Germans love to lecture other countries - especially the United States - about their moral lapses. But Germany is amazingly incapable - or unwilling- to discover and prosecute corruption at home. It was researchers in the United States - not in Germany - who discovered and blew the whistle on Volkswagen's illegal use of software to falsify pollution emissions data in its diesel engines. And Volkswagen was not alone:
Volkswagen, Audi, and Porsche have been found guilty of fraud by U.S. courts following suits brought by the environmental protection agencies CARB and EPA. A U.S. federal judge ruled in April 2017 that Volkswagen had to pay a "2.8-billion (dollar) criminal fine for rigging diesel-powered vehicles to cheat on government emissions tests."German car makers purportedly also coordinated their emissions strategies in South Korea after Mercedes-Benz models were flagged by local authorities. Their objective was to prevent the introduction of individual tests and registration procedures because German diesel vehicles fell short of regulatory standards.So far, car industry representatives have been reluctant to comment on what they have widely described as "media speculations." BMW has stressed that not all information exchanges between car makers are illegal.
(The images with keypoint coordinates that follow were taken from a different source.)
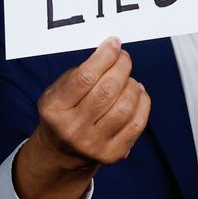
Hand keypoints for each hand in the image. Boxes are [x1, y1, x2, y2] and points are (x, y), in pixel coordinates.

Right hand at [14, 38, 150, 198]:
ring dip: (132, 85)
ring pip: (125, 106)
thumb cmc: (63, 113)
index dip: (104, 56)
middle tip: (124, 58)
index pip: (85, 78)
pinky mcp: (112, 154)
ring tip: (127, 78)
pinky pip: (137, 123)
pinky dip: (142, 102)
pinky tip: (137, 93)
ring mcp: (94, 144)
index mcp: (55, 109)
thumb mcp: (57, 91)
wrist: (62, 152)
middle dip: (121, 67)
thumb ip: (80, 73)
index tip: (114, 44)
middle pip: (107, 90)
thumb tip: (112, 52)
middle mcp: (73, 129)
And the emissions scandal is evidently just the "tip of the iceberg." According to Der Spiegel, the giant automakers - along with their chief supplier Bosch- have been engaging in illegal collusion for over a decade:
Die deutsche Autoindustrie hat sich seit den Neunzigerjahren in geheimen Arbeitskreisen über die Technik, Kosten, Zulieferer und sogar über die Abgasreinigung ihrer Dieselfahrzeuge abgesprochen. Das belegt eine Art Selbstanzeige, die der VW-Konzern nach Informationen des SPIEGEL bei den Wettbewerbsbehörden eingereicht hat. Es könnte einer der größten Kartellfälle der deutschen Wirtschaftsgeschichte werden.'
Nor is this widespread corruption limited to German auto industry. Germany's premier bank - Deutsche Bank AG - is undoubtedly the most corrupt financial institution on the European continent. Deutsche Bank has been at the center of EVERY scandal over the last ten years - from the subprime mortgage meltdown, to LIBOR-fixing, to money-laundering. It was US - not German - bank authorities who uncovered a massive scheme by DB to launder $10 billion in Russian money. It was Deutsche Bank who agreed to lend $300 million to Donald Trump after every US bank refused to touch the corrupt real estate business - even though Trump had previously defaulted on loans from DB. As the investigation into collusion between the Trump campaign and Russia unfolds, Deutsche Bank will be seen to be the central conduit.
It is interesting how much of the corruption by German businesses involve Russia:
Meanwhile, German engineering powerhouse Siemens stands accused of having supplied gas turbines for electricity generators that will enable Russia to open two power stations in occupied Crimea, ending the annexed peninsula’s dependence on energy from Ukraine, from which Moscow seized the region in 2014.Providing power equipment for Crimea violates European Union sanctions, but Siemens says the turbines were diverted by its state-owned Russian client without its knowledge, in breach of contract and despite past warnings from the company.Siemens initially denied a Reuters report this month that two of its turbines had been shipped to Crimea from adjoining southwestern Russia. Then it said it was investigating. Then it admitted the equipment had been moved “against our will” and said it would sue its Russian client, Technopromexport, and its own majority-owned Russian subsidiary, Siemens Gas Turbine Technologies. It now says it is halting the export of all power-generating technology to Russia.
Then again, maybe it's not that surprising when the corruption is facilitated by Germany's top political leaders.